Another strike is simply the human presence, although, as the program showed, humans are making extraordinary (and expensive) efforts to save polar bears from human-caused ills. For example, problem bears near towns are sometimes tranquillized and helicoptered to more remote areas. Helicopters cost several hundred dollars per hour to operate, so these missions of mercy aren’t cheap.
While humans have to take the blame for some of the bears’ problems—including pollution and habitat encroachment—global warming is an issue the bears have to face eventually, either now or a few hundred or thousand years in the future until our interglacial stops warming at its “tipping point” and returns us to glacial conditions. That is, because we are in an interglacial, the Arctic ice will melt, regardless of what we do or don’t do.
One often hears from global warming alarmists that the “unprecedented” pace of warming is the problem, and that earlier animal populations had “millions of years” to adapt to climate change. In fact, glacials and interglacials operate on a time scale of thousands of years, not millions: roughly 80,000 years of cold to 20,000 years of warmer temperatures over the past million years.

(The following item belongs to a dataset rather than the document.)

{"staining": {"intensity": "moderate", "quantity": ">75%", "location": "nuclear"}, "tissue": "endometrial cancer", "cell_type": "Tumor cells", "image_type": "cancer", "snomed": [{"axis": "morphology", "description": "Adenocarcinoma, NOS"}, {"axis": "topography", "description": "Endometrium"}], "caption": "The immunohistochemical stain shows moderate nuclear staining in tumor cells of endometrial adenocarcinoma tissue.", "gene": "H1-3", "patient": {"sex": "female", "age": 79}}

That is, the polar bears had only a few thousand years to adapt to the warming of the Eemian interglacial, and they obviously did or they wouldn’t be here now. Similarly, as Holocene interglacial warming continues, the bears have only centuries or millennia to find strategies to cope. This is not enough time for major physical evolutionary change, like a complete change of fur color, although small physical adaptations may well occur.
Instead, as they did during the last interglacial, and as the documentary points out, the bears will have to change their behaviour, including food preferences and hunting styles. Bears are intelligent and very adaptable, due to, in part, being omnivorous. Polar bears survived the last interglacial. There’s no reason to believe they won’t survive this one. And in this interglacial, unlike the Eemian, they may even have some help—ironically, from humans.
So, while this film was very sympathetic to the bears, as it should be, it stuck to the facts and avoided the usual apocalyptic, people-are-evil moralizing that is so much a part of the human-made-warming religion. For that relief, much thanks.